TIPTON GAUGING HOUSE
If a new canal use for the Gauging House can be secured, there are many historical facts, which might add to the visitor attraction of the area.
Although conversion to housing might preserve a building whose future, in an unoccupied state, would be less certain should it be targeted by vandals, yet another accommodation alteration may be another opportunity lost.
The BCN Society is fortunate in the use of the restored Engine House at Titford. The Dudley Canal Trust have a similar advantage in the Blowers Green Engine House, which are both important heritage features. There is no reason why the Tipton Gauging House might not join Titford and Blowers Green in the service of community interests.

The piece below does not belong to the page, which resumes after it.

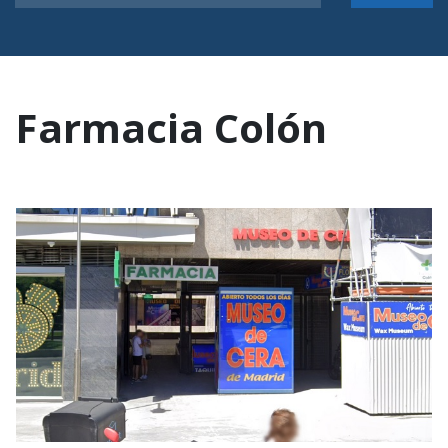
Farmacia Colón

Neither must it not be forgotten why the house was built in the first place. There was a perfectly usuable station at Smethwick that might have dealt with the day to day requirements of gauging in a similar fashion as the surving Bradford upon Avon Gauge Station on the Kennet & Avon Canal.
During the late 1860's new pressure was being brought to bear by the traders in view of increasing railway companies for a fairer system of sending coal by boat. The prevailing longweight system that made allowances for loss and weights in excess of the ton were treated as "tons" resulted in certain inequalities for coal despatch.
The decision by the BCN to gauge all boats and create gauging tables to verify the loading of all boats led to the reconstruction of Smethwick and building of the Tipton house to cope with the new demand.
It is the sequence of events that led to the building of Tipton Gauge Station that make it a unique structure and a candidate perhaps for a higher grade listing. It certainly deserves better future, having survived this long.